Preview how a color looks under protanopia, deuteranopia, tritanopia, and achromatopsia — check your palette for color-vision accessibility.

Color Blindness Simulator shows how a single color would appear under four common color-vision conditions — protanopia, deuteranopia, tritanopia, and achromatopsia — using the same simplified simulation matrices as common browser vision-deficiency emulation tools. It's a quick screening step for catching colors that read as too similar under these conditions, not a clinical diagnostic tool.

  • Simulates protanopia, deuteranopia, tritanopia, and achromatopsia
  • Instant preview as you change the color
  • Uses the same simplified matrices as common browser vision-deficiency emulators
  • Deeplinkable via a ?color= URL parameter
  • Link into the Color Editor to check contrast alongside the simulation
  • Checking a data-visualization palette — Confirm that chart colors remain distinguishable under the most common forms of color blindness.
  • Reviewing a status-color system — Check whether a red/green success/error scheme still reads correctly under protanopia or deuteranopia.

How It Works

1

Enter a color

Type or pick the color you want to preview.

2

Compare the simulations

See the original color next to how it would appear under each of the four simulated conditions.

3

Adjust if needed

If two colors in your palette look too similar under a simulation, open them in the Color Editor to pick a more distinguishable pair.

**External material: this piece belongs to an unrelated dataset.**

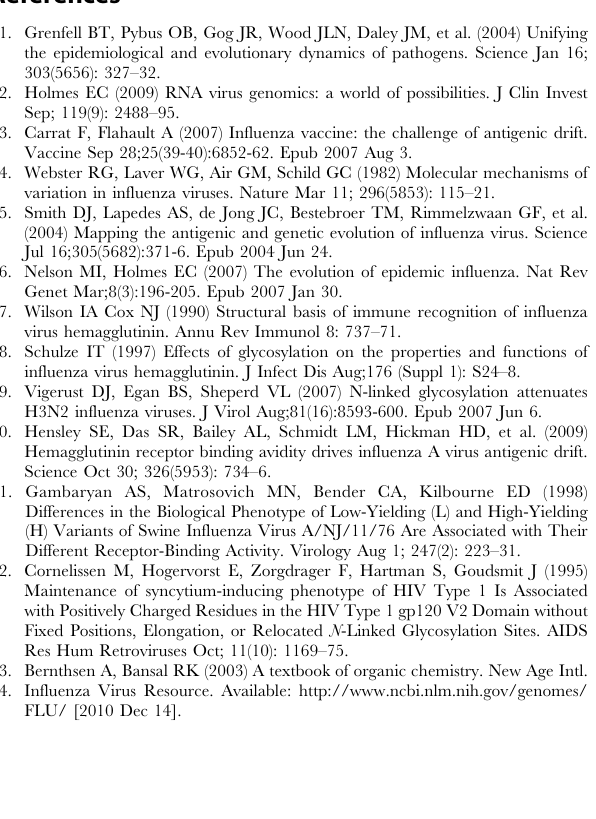
Figure S4 HA and NA charge distribution for two illustrative subtype/host species pairs. Other subtypes, and hosts, show a comparable behaviour, with no discernible pattern over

Frequently Asked Questions

Is this a clinically accurate simulation?

No. It uses the same class of simplified transform matrices as widely used browser tools (like Chrome DevTools' "Emulate vision deficiencies"), which approximate how these conditions affect color perception but aren't a diagnostic or clinical-grade model.

What's the difference between the four conditions shown?

Protanopia and deuteranopia both affect red-green distinction (the two most common forms of color blindness); tritanopia affects blue-yellow distinction and is much rarer; achromatopsia is total color blindness, shown here as full desaturation.

Should I use this instead of a real accessibility review?

Use it as a quick screening step. For anything shipping to real users, pair it with WCAG contrast checks (this platform's Contrast Checker) and, where possible, feedback from people with color-vision deficiencies.